ABOUT THIS EXERCISE - All of the records must be given again exactly.

[Saved data entries]
☆ ☆ ☆

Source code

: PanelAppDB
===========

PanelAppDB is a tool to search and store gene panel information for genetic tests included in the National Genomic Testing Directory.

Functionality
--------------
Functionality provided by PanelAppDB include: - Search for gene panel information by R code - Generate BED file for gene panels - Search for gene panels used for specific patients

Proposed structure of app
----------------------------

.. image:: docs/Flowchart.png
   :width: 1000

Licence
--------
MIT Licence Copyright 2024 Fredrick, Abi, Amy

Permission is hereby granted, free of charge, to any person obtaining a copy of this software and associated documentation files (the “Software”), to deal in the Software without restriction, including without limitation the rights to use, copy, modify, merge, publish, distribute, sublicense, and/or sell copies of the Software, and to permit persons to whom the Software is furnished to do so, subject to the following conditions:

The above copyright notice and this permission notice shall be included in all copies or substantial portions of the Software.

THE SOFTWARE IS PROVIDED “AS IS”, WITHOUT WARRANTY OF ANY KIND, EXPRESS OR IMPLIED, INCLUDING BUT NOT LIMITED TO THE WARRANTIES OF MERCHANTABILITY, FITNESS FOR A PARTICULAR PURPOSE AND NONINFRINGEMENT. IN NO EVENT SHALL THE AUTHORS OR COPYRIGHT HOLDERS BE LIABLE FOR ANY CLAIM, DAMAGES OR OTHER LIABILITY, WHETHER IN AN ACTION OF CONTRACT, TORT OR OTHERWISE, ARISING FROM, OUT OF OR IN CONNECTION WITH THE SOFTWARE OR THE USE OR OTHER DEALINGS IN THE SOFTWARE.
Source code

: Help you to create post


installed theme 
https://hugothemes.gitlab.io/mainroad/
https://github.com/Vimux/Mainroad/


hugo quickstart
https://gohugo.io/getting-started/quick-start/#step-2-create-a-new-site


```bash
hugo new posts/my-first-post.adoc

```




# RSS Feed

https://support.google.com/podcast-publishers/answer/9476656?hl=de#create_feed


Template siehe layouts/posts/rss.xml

☆ ☆ ☆

RESPONSE BELOW -
Source code

: PanelAppDB
===========

PanelAppDB is a tool to search and store gene panel information for genetic tests included in the National Genomic Testing Directory.

Functionality
--------------
Functionality provided by PanelAppDB include: - Search for gene panel information by R code - Generate BED file for gene panels - Search for gene panels used for specific patients

Proposed structure of app
----------------------------

.. image:: docs/Flowchart.png
   :width: 1000

Licence
--------
MIT Licence Copyright 2024 Fredrick, Abi, Amy

Permission is hereby granted, free of charge, to any person obtaining a copy of this software and associated documentation files (the “Software”), to deal in the Software without restriction, including without limitation the rights to use, copy, modify, merge, publish, distribute, sublicense, and/or sell copies of the Software, and to permit persons to whom the Software is furnished to do so, subject to the following conditions:

The above copyright notice and this permission notice shall be included in all copies or substantial portions of the Software.

THE SOFTWARE IS PROVIDED “AS IS”, WITHOUT WARRANTY OF ANY KIND, EXPRESS OR IMPLIED, INCLUDING BUT NOT LIMITED TO THE WARRANTIES OF MERCHANTABILITY, FITNESS FOR A PARTICULAR PURPOSE AND NONINFRINGEMENT. IN NO EVENT SHALL THE AUTHORS OR COPYRIGHT HOLDERS BE LIABLE FOR ANY CLAIM, DAMAGES OR OTHER LIABILITY, WHETHER IN AN ACTION OF CONTRACT, TORT OR OTHERWISE, ARISING FROM, OUT OF OR IN CONNECTION WITH THE SOFTWARE OR THE USE OR OTHER DEALINGS IN THE SOFTWARE.
Source code

: Help you to create post


installed theme 
https://hugothemes.gitlab.io/mainroad/
https://github.com/Vimux/Mainroad/


hugo quickstart
https://gohugo.io/getting-started/quick-start/#step-2-create-a-new-site


```bash
hugo new posts/my-first-post.adoc

```




# RSS Feed

https://support.google.com/podcast-publishers/answer/9476656?hl=de#create_feed


Template siehe layouts/posts/rss.xml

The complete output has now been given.